ICBA also considers reject brine and seawater as alternative sources for irrigation. Given that more than 8.7 million cubic meters of desalinated water is used for irrigation and around 3.5 million cubic meters of reject brine is produced globally every day, it is crucially important to ensure safe disposal and sustainable use of this by-product of desalination. The center has operated for several years inland and coastal modular farms jointly with the Ministry of Climate Change and Environment of the UAE to study the use of reject brine and seawater for aquaculture. The inland modular farm uses desalinated water for vegetables, reject brine for fish, and aquaculture effluents for halophytic plants, while the coastal modular farm uses seawater for fish and aquaculture effluents for halophytic plants.
Researchers have also worked since 2015 on a low-cost technology to make biochar from green waste. Biochar is a charcoal used as a soil amendment and produced from plant matter and stored in the soil as a means of removing carbon dioxide from the atmosphere. Plant matter decomposition is a natural source of carbon dioxide emissions. So turning plant waste into biochar instead of dumping it in landfills would benefit the environment and agriculture.

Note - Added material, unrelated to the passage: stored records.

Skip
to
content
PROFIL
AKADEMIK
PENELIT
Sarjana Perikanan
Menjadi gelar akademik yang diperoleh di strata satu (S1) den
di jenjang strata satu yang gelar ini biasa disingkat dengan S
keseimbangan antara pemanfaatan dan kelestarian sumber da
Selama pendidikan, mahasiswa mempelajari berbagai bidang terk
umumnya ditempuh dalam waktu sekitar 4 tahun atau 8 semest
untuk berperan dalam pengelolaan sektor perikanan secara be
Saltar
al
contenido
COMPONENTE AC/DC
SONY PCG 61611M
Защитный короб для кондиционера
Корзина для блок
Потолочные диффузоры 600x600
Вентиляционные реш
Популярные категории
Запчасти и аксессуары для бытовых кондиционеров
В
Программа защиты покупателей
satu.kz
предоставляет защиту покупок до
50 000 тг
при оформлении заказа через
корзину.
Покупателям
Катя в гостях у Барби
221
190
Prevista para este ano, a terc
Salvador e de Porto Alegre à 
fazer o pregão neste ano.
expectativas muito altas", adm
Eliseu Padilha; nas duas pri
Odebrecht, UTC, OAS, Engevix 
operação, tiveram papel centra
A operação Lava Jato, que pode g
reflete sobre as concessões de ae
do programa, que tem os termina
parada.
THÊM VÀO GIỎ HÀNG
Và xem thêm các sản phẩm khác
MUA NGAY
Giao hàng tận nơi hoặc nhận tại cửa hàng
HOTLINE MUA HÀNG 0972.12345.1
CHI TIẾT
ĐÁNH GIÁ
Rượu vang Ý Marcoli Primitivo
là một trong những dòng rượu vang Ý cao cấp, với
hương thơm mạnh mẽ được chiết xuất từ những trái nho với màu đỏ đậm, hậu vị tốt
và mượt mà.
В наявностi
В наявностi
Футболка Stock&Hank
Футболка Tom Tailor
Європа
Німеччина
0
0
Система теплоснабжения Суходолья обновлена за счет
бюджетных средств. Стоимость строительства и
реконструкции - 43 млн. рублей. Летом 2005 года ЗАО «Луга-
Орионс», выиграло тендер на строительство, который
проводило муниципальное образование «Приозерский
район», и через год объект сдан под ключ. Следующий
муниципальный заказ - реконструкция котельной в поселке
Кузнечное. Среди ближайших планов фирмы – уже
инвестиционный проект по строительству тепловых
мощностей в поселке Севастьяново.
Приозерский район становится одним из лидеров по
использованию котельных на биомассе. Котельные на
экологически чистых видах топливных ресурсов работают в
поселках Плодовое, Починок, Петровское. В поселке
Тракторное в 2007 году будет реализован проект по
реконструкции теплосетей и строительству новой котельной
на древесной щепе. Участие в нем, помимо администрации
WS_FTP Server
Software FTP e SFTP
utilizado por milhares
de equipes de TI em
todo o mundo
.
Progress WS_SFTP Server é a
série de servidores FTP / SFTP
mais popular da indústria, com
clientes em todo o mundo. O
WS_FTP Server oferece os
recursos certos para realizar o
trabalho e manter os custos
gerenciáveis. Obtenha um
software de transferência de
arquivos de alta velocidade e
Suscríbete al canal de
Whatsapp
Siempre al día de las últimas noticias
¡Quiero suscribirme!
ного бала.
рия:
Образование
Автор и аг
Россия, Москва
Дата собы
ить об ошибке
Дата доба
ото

In the UAE, for example, 0.6 million tonnes of green waste is generated from some 40 million date palm trees every year. If left to decompose on the surface or dumped in landfills, this biomass can produce 880 million tonnes of carbon dioxide annually.
The center has tested its low-cost technology in field trials for soil improvement and crop production. The trials have demonstrated that biochar significantly improves soil fertility, helps to save 30-35 percent of water and soil nutrients, and mitigates carbon dioxide emissions.
A sustainable tomorrow
As climate change and overexploitation pose a growing number of risks to the planet and humanity, it is important to reassess whether mainstream approaches will be enough to deal with ballooning demand for food and other resources. Unless there is a paradigm shift in thinking, efforts to ensure, among other things, food and water security, and save natural resources for future generations are unlikely to succeed. Today it is clear that research and innovation hold the key to a more sustainable future. But it is necessary to pursue alternative avenues wherever conventional wisdom is of little help.
A way forward should consider options that have received little or no attention yet, especially in parts of the world that suffer from lack of water, poor soil, and drought. First, alternative, non-traditional crops should come to the fore in areas where major crops produce little or fail. It will boost productivity and income. Second, there is a need to consider using treated wastewater, reject brine and seawater for farming and other purposes in countries where freshwater resources are scarce. This will help to reduce pressure on freshwater resources. Third, it is crucial that research and development continue to identify and test crops and technologies best suited to these environments.
All this should form part of global efforts towards sustainable management of natural resources and food security for the benefit of future generations.